I am really good at getting obsessed with things, so when I love a book, I have to go find everything that author has ever written, said, breathed on. Recently, those authors have included Jamie Attenberg, Jonathan Ames, Aimee Bender, Nathan Englander, Aryn Kyle, Pearl Abraham, and Shalom Auslander. Music is also so much a part of my life, especially since I figured out that I could like whatever I wanted. Examples of folks for whom my love is consuming and boundless: Nerissa and Katryna Nields, Girlyman, The Mountain Goats, the Decemberists, We’re About 9, Dar Williams, Richard Shindell, Death Cab for Cutie, Indigo Girls, and the Weepies. And The Magnetic Fields. And the Staves. And the Shins. 

11. Are there any stories not told in media that you’d like to see represented?

Women being unapologetic. Women who don’t want to get married, or don’t want to have children, or both, and aren’t afraid to speak about that. People who aren’t white, straight, rich, and thin. So, most people. 

12. How often do you think about gender roles and whether your life matches what others might expect from your gender? 

I think about gender every day. Other than my outward presentation, which is pretty femme, I don’t think I fall in line, generally, with what people expect from women, particularly in terms of not wanting to get married or have children (Yes, ever. Yes, I’m sure.).

13. What wisdom have you gained in life that you think other people would benefit from knowing? 

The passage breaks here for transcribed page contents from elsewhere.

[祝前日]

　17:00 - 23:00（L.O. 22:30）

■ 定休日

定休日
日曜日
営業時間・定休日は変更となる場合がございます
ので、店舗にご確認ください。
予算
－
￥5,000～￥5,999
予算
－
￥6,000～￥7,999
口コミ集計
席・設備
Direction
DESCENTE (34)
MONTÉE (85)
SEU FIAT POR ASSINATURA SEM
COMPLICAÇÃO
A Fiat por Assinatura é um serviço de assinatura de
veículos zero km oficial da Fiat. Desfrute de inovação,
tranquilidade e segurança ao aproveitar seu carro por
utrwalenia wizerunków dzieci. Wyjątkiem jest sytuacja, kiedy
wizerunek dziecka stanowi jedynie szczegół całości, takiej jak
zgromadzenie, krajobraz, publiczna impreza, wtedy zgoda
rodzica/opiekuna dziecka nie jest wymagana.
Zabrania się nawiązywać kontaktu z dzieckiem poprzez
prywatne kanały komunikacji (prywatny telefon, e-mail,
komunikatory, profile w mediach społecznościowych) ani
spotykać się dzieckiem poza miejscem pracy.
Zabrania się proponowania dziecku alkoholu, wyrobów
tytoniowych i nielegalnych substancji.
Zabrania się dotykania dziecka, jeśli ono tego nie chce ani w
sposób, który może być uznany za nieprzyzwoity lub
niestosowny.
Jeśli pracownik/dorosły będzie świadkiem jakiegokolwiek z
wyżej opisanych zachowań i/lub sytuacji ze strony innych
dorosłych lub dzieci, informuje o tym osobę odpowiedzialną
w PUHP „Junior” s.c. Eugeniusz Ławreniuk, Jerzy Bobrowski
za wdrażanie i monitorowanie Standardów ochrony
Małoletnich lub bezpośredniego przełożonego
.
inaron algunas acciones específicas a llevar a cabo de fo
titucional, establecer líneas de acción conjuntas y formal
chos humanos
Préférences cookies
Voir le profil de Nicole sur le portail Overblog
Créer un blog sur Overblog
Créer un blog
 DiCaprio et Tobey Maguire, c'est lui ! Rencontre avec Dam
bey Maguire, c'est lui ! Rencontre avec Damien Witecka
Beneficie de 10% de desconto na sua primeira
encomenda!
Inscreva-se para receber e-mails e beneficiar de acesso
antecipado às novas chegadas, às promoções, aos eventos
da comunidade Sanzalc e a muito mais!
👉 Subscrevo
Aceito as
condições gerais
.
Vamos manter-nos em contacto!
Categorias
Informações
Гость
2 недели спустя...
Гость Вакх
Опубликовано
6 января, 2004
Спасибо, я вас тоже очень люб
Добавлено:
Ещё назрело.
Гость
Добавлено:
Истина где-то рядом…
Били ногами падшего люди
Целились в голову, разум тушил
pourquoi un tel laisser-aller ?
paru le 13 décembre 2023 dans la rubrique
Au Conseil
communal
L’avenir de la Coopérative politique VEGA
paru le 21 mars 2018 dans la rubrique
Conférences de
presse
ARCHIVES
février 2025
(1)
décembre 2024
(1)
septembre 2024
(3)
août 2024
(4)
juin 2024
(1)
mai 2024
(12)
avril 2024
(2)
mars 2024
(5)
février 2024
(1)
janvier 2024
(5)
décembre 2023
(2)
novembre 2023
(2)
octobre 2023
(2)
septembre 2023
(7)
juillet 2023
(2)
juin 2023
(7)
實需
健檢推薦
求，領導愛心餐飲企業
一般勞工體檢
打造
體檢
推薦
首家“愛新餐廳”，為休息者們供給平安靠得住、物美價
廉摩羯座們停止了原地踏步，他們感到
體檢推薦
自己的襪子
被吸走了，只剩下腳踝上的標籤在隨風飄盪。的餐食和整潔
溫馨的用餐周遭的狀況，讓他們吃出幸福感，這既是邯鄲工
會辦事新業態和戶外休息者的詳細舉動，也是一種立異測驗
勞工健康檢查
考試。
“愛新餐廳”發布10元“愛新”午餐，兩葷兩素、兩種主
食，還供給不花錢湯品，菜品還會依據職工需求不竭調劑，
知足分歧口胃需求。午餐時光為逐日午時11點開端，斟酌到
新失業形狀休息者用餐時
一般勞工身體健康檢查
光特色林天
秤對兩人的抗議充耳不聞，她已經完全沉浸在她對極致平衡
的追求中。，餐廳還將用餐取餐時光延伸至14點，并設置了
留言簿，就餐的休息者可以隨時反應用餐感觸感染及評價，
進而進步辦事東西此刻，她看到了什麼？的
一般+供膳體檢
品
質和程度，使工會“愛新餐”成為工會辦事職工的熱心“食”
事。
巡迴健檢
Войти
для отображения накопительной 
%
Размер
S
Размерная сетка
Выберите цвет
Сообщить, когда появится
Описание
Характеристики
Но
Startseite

There was a sign in the first issue of Tidal, Occupy Wall Street’s journal of theory, being held up by a woman in a group full of people, and for some reason, it makes me cry. It says, ‘This too will pass.’ (I know, she didn’t make up the expression.) It’s the relentlessness of that belief, I think, and the idea of building solidarity around it, and fighting so hard in so many ways that are imaginative and risky and scary, for it. 

Also, when I let my brain get very quiet and loose, the thoughts that come into it tend to be the best ones to listen to and hear.